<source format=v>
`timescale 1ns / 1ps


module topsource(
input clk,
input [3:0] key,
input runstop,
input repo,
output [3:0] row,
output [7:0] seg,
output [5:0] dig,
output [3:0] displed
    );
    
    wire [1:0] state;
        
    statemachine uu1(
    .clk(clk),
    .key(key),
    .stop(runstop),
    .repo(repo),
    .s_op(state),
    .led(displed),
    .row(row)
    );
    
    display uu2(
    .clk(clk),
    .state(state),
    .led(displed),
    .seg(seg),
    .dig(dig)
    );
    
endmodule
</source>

---

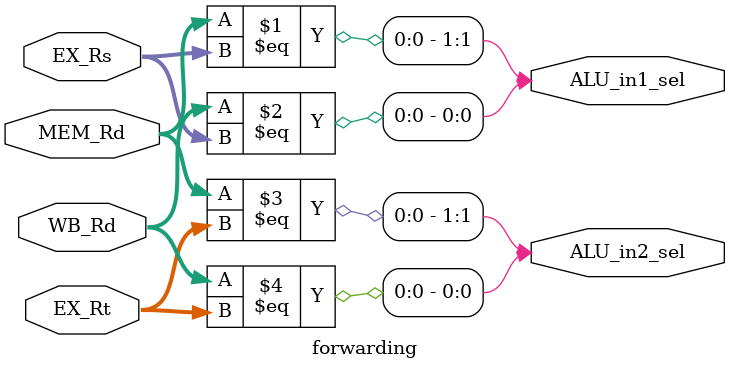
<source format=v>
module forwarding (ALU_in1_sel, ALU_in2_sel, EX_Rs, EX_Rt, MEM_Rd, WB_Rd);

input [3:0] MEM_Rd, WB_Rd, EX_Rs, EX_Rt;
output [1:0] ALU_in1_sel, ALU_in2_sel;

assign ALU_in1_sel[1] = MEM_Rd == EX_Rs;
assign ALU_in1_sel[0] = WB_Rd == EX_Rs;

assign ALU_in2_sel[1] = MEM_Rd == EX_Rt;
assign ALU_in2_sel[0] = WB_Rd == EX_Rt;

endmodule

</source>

• **Instructions to follow**
Leave out every line above except those from the line with "EX_Rt, MEM_Rd, WB_Rd);" up to and including the line with "assign ALU_in1_sel[0] = WB_Rd == EX_Rs;", and copy those exactly.

• **Solution to this exercise**
module forwarding (ALU_in1_sel, ALU_in2_sel, EX_Rs, EX_Rt, MEM_Rd, WB_Rd);

input [3:0] MEM_Rd, WB_Rd, EX_Rs, EX_Rt;
output [1:0] ALU_in1_sel, ALU_in2_sel;

assign ALU_in1_sel[1] = MEM_Rd == EX_Rs;
assign ALU_in1_sel[0] = WB_Rd == EX_Rs;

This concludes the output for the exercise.